» What to work on
Which lines in the entries below contain the string "source"? Show each of them in full.

Items from a dataset:
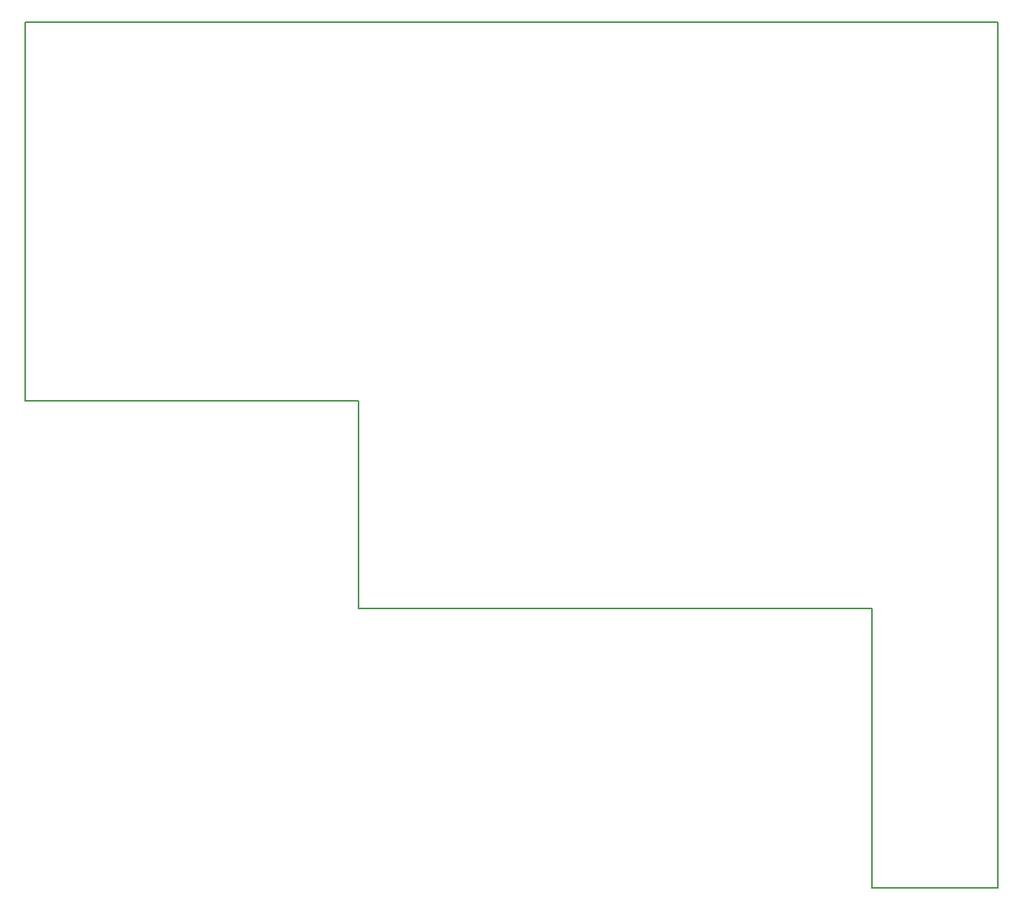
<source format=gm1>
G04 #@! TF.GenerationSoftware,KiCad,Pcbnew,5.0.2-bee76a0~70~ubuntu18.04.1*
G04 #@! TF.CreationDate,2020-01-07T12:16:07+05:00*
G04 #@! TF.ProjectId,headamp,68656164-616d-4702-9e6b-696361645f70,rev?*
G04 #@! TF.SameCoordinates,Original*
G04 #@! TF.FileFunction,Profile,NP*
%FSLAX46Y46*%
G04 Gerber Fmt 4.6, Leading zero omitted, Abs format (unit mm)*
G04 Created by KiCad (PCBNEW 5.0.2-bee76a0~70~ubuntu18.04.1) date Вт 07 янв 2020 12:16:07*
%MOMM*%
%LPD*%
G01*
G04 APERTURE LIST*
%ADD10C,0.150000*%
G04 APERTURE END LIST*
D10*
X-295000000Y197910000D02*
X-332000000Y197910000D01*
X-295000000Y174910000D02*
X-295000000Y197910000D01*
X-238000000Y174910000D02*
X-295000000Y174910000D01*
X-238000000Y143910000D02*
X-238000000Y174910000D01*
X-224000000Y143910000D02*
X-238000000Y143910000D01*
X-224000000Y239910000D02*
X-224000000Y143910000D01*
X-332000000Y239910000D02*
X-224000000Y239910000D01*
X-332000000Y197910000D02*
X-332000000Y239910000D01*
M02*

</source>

==

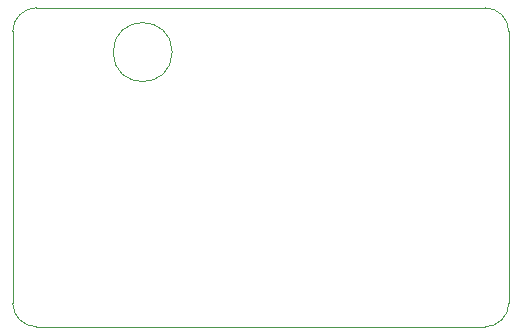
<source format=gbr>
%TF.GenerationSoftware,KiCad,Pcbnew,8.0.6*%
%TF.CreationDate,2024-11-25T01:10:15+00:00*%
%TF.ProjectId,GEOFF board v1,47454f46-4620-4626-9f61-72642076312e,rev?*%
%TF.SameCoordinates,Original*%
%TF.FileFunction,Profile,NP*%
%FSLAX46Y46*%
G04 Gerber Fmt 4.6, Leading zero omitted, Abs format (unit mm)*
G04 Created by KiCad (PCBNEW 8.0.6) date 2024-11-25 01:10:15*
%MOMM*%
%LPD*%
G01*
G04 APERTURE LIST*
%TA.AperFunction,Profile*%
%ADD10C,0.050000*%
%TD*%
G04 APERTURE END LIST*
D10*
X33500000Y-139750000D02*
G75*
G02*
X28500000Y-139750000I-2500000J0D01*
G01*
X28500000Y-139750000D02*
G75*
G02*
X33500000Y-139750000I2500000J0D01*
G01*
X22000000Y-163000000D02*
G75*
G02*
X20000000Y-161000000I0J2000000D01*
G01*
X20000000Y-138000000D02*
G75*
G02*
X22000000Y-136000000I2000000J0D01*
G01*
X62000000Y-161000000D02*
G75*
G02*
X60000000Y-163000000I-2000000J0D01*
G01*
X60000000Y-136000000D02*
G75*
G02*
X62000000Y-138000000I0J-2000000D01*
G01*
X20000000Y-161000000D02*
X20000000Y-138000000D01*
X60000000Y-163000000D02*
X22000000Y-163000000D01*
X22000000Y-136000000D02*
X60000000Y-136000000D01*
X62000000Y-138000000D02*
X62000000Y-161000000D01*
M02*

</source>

» Written solution
<source format=gm1>
</source>
<source format=gbr>
</source>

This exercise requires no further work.